In the first step a genetic algorithm (GA) is used to estimate the non-linear parameters of an MC model. GAs are inspired by the process of natural selection that belong to the larger class of evolutionary algorithms. Without going too much into the details, this means that GAs do not rely on using gradient-descent on some cost function, but instead stochastically sample pools in the parameter space looking for good candidates. For this we use scipy's differential_evolution (DE) algorithm.
The idea is to separate estimation of the linear from the non-linear parameters. This is done by only sampling the non-linear parameters of components of a multi-compartment model, and then estimating the linear volume fractions using least squares. Dmipy's MultiCompartmentModel instance can be called with the 'stochastic cost function' option to give us the signal attenuation for every model in the MultiCompartmentModel separately for the given parameters, ignoring the volume fraction values and just setting them to one for all models.
separate_model_signals = mc_model(scheme, quantity="stochastic cost function", **random_parameters)
# the first column is the signal for the Stick and the second for the Ball
# You can see that volume fractions are ignored and both models are normalized to 1.
separate_model_signals[:20]
array([[ 1. , 1. ],
[ 0.99384665, 0.62872909],
[ 0.77348182, 0.39530027],
[ 0.21384913, 0.24853678],
[ 0.9378883 , 0.62872909],
[ 0.89676035, 0.24853678],
[ 0.52003482, 0.39530027],
[ 0.5596586 , 0.62872909],
[ 0.68081258, 0.39530027],
[ 0.73836681, 0.24853678],
[ 0.93131368, 0.62872909],
[ 0.28058554, 0.39530027],
[ 0.53834826, 0.24853678],
[ 0.73879139, 0.62872909],
[ 0.90655213, 0.39530027],
[ 0.99504891, 0.24853678],
[ 1. , 1. ],
[ 0.79055492, 0.62872909],
[ 0.99993183, 0.39530027],
[ 0.21916649, 0.24853678]])
The volume fractions are then estimated using least squares
# doing this with the ground truth parmameters will give use the ground truth volume fractions
volume_fractions = np.dot(np.linalg.pinv(separate_model_signals), random_signal)
volume_fractions
array([ 0.48858711, 0.51141289])
# meaning we will find the right solution
estimated_signal = np.dot(separate_model_signals, volume_fractions)
print 'Sum Squared Difference:', np.sum((estimated_signal - random_signal) ** 2)
Sum Squared Difference: 5.06288463781e-30
Normally, the GE algorithms will sample the parameter space to look for the model parameters that will match the given signal.
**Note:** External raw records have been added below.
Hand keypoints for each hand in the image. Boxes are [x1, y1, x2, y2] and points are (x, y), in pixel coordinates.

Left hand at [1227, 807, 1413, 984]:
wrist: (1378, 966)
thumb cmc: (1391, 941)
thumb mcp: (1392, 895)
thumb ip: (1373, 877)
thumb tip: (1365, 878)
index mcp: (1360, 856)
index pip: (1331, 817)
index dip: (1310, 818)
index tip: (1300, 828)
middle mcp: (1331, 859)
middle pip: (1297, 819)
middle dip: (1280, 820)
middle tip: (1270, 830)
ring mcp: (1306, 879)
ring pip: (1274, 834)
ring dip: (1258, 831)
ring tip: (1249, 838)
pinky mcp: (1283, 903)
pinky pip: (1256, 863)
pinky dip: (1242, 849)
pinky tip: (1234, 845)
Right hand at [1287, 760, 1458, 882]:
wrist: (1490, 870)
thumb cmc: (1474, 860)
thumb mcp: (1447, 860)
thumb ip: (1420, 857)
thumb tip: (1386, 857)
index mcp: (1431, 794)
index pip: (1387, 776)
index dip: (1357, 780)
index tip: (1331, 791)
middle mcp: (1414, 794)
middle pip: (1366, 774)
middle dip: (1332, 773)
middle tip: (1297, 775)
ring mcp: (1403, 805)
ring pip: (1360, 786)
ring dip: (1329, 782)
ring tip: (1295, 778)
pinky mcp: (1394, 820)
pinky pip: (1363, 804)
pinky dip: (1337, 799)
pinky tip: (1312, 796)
Since there are no other constraints on volume fractions in this step, this means that the least-squares solution for the volume fractions will probably not sum up to one (but will hopefully be pretty close). In the next step we use the found non-linear parameters to find a constrained solution for the volume fractions.
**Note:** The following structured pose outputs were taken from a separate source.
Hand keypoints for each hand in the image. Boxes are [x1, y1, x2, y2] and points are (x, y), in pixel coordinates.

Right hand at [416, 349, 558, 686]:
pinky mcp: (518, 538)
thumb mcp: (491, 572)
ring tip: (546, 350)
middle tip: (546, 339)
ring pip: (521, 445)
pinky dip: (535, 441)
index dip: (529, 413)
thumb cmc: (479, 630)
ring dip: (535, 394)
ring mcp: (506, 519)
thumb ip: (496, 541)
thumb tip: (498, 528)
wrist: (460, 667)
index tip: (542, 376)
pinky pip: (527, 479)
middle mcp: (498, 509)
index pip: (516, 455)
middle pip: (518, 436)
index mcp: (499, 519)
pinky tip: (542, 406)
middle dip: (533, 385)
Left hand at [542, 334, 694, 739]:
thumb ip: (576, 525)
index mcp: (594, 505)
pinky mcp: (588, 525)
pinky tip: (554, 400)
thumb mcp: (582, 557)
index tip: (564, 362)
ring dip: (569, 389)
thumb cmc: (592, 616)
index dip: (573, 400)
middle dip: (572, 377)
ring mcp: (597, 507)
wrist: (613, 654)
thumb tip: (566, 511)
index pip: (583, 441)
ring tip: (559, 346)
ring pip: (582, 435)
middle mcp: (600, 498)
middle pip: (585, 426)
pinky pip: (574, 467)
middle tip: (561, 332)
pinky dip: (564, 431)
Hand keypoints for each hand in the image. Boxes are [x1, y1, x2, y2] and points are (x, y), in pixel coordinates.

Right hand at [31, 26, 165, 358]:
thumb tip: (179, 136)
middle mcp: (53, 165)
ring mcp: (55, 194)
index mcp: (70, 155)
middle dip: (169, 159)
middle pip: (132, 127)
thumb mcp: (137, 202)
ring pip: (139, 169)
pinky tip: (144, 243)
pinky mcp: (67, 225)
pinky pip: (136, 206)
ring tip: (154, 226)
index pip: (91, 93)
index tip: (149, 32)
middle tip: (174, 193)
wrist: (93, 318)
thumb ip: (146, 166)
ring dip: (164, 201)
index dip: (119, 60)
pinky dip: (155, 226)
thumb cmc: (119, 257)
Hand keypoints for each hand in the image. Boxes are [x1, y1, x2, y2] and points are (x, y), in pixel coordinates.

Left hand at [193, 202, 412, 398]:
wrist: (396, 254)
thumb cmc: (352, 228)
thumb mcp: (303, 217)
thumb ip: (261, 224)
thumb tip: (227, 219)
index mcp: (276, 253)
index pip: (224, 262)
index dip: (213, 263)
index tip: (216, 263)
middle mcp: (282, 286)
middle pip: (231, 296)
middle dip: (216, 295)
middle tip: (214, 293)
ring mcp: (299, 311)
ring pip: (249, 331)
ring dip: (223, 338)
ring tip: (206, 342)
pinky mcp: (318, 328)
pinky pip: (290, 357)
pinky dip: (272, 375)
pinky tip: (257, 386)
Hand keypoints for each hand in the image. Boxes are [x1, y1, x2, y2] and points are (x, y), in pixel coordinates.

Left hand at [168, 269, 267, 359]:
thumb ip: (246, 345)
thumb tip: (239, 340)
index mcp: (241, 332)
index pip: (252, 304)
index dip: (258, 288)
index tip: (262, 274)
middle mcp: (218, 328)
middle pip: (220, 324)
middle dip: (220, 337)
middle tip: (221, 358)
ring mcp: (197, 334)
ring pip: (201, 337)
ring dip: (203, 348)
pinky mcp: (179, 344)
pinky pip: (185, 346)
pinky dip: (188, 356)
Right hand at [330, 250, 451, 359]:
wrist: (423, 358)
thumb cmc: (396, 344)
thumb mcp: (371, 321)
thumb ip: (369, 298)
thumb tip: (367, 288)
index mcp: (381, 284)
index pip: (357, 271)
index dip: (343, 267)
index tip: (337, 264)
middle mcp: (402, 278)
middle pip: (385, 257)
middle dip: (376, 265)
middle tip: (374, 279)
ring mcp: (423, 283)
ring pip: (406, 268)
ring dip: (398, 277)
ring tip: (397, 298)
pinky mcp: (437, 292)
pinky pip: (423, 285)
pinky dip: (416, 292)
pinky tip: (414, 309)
(Farooq et al. 2016) describes using CVX to estimate the linear volume fractions of an MC model. For this we use scipy's COBYLA algorithm since it allows us to impose the parameter constraints we need for volume fractions; namely that they are positive and sum up to one.
from scipy.optimize import fmin_cobyla
# defining the two constraints for the volume fractions
def cobyla_positivity_constraint(volume_fractions, *args):
"COBYLA positivity constraint on volume fractions"
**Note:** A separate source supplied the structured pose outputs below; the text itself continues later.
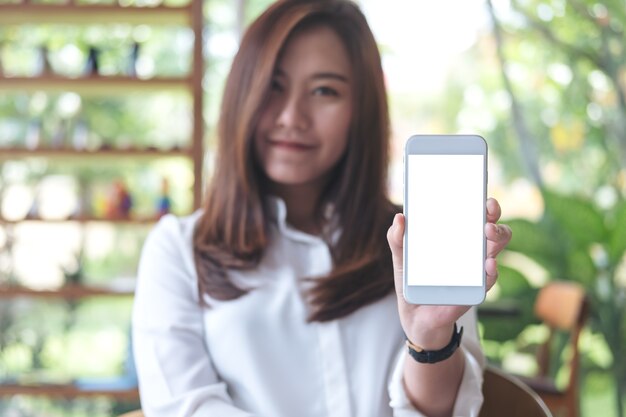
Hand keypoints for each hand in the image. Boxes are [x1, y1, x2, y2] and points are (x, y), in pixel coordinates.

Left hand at [386, 198, 511, 348]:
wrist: (415, 318)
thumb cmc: (412, 282)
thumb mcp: (401, 258)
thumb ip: (397, 239)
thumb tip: (399, 218)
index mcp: (456, 238)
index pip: (475, 216)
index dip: (484, 205)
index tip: (483, 196)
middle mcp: (470, 252)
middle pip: (493, 230)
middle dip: (494, 219)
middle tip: (486, 216)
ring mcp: (475, 271)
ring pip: (495, 250)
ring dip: (497, 239)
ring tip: (487, 233)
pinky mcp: (474, 291)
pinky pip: (488, 280)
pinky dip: (490, 271)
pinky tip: (487, 264)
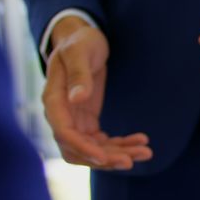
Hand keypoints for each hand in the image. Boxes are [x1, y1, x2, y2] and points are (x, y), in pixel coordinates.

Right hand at [44, 17, 151, 168]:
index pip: (63, 133)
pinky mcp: (88, 121)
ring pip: (93, 148)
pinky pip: (103, 141)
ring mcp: (75, 120)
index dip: (82, 148)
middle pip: (78, 148)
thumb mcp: (80, 52)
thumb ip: (79, 74)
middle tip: (132, 160)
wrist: (84, 40)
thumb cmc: (80, 42)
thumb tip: (76, 98)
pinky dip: (122, 144)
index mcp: (54, 100)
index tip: (103, 157)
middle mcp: (62, 115)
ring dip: (118, 154)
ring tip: (146, 152)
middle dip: (104, 158)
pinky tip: (142, 140)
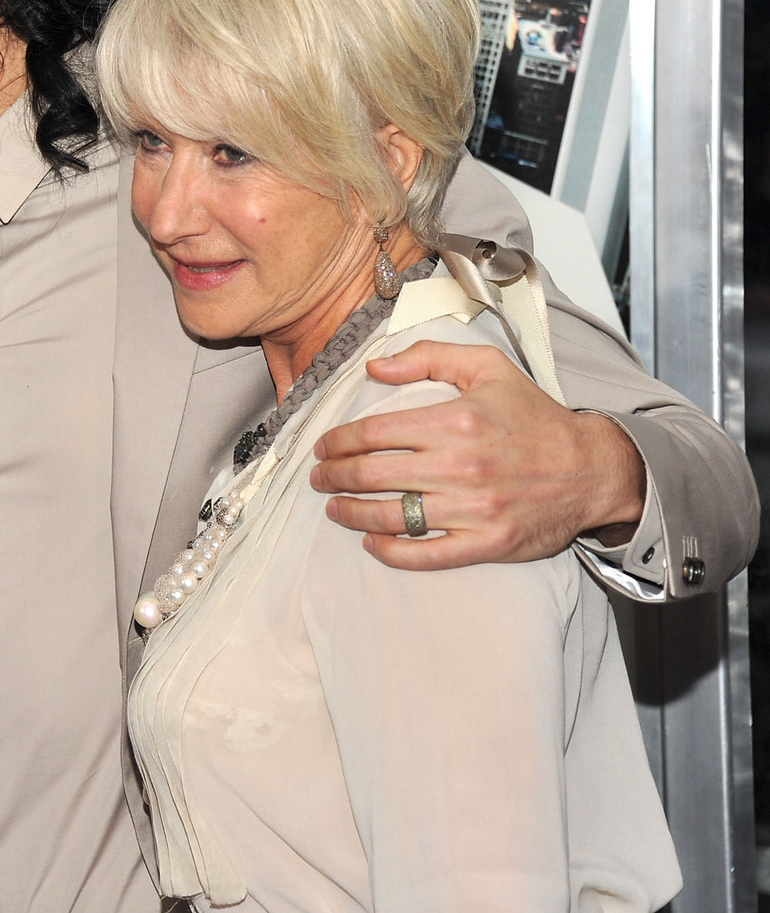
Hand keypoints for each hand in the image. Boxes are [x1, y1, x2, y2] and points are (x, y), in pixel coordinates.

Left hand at [311, 340, 646, 569]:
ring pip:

return volume_fractions - 0.001
def cobyla_unity_constraint(volume_fractions, *args):
"COBYLA unity constraint on volume fractions"
return np.sum(volume_fractions) - 1
# generate slightly off initial guess
x0 = volume_fractions + (np.random.rand(2) - 0.5) / 5.
# do the COBYLA optimization
cobyla_fractions = fmin_cobyla(func=mix.cobyla_cost_function, x0=x0,
cons=[cobyla_positivity_constraint,cobyla_unity_constraint],
args=(separate_model_signals, random_signal))
print "initial fractions: ", x0
print "COBYLA fractions: ", cobyla_fractions
print "ground truth fractions:", volume_fractions
initial fractions: [ 0.53661881 0.50558657] COBYLA fractions: [ 0.48863674 0.51150103] ground truth fractions: [ 0.48858711 0.51141289]
The third and last step in is a refining step to find a local minimum given the solutions of step one and two. For this we use scipy's gradient-based L-BFGS-B algorithm with nested volume fractions. This is exactly the same as in the brute force algorithm, so we'll refer to that example for more info.